Marital And Family Law: No Life Insurance? Tell Your Client Before The Ex Dies

By Bridget Remington

It is not uncommon for a child support or alimony obligor to agree, in a marital settlement agreement (MSA), to continue to maintain a life insurance policy that names the obligee as beneficiary, as security for future support payments.  Often obligors who already have such coverage in place want to provide this financial security for their minor children and even for their former spouses.

Unbeknownst to many people divorced before July 1, 2012, such provisions in their MSAs are trumped by § 732.703, Fla. Stat., which went into effect July 1, 2012, and applies retroactively.  For anyone who dies on or after the effective date, a “designation made by a decedent providing for the payment or transfer at death of an interest in an asset [including life insurance] to or for the benefit of the decedent’s former spouse is void as of the time the decedent’s marriage was judicially dissolved … if the designation was made prior to the dissolution … .” § 732.703(2), (9), Fla. Stat.

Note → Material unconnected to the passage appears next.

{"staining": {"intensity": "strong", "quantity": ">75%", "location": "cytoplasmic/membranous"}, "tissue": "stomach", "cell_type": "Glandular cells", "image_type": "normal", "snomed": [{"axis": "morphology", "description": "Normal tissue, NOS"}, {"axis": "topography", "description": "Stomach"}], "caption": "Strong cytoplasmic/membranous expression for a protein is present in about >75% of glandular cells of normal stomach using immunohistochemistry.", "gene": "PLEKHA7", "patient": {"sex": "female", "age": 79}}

One exception is when the final judgment of dissolution of marriage requires the decedent to acquire or maintain the policy for the benefit of the former spouse or children of the marriage, only if other assets fulfilling the requirement do not exist upon the decedent’s death. § 723.703(4)(d), Fla. Stat.  The former spouse will have no rights to the estate unless the decedent has executed a will under which the former spouse is a beneficiary.  Still, whether other assets exist to “fulfill the requirement” will require a determination of whether the MSA requires the insurance to cover only the amount of unpaid support, and whether and to what extent the insurance was meant to secure child support versus alimony.  See Busciglio v. Busciglio, 116 So. 3d 620 (Fla. 2d DCA 2013) (Altenbernd, J., concurring) (describing complications that can arise without clear statutes governing life insurance in divorce proceedings). 

Another exception is when the final judgment prohibits the decedent’s unilateral termination or modification of the disposition of the asset.  § 723.703(4)(e), Fla. Stat.  It is not clear that this exception would apply when such a prohibition is stated in the MSA but not expressly stated in the judgment itself.  Further, would language simply requiring that the policy be maintained satisfy this exception? 

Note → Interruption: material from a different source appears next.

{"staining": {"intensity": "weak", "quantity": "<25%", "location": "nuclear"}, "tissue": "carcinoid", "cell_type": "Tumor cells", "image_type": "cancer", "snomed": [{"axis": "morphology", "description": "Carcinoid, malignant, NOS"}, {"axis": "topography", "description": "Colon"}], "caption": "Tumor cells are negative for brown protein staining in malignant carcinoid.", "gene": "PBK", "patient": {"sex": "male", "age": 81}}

Given the questions presented by these exceptions, insurance companies likely will not pay anyone but rather file an interpleader action to determine the disposition of the death benefit.  Thus, the surviving former spouse will end up in court, despite having an MSA supposedly resolving these issues.

Until the constitutionality of the retroactive invalidation of existing contracts is successfully challenged, former clients with potentially affected MSAs should be advised of the law and possible remedial steps.  Some may simply ask their former spouses to re-affirm the pre-divorce beneficiary designation.  Otherwise, a motion to enforce the final judgment, premised on the statutory invalidation of the beneficiary designation, may spur a former spouse to action.  At the very least, former clients should provide a copy of the MSA and final judgment to the insurance company.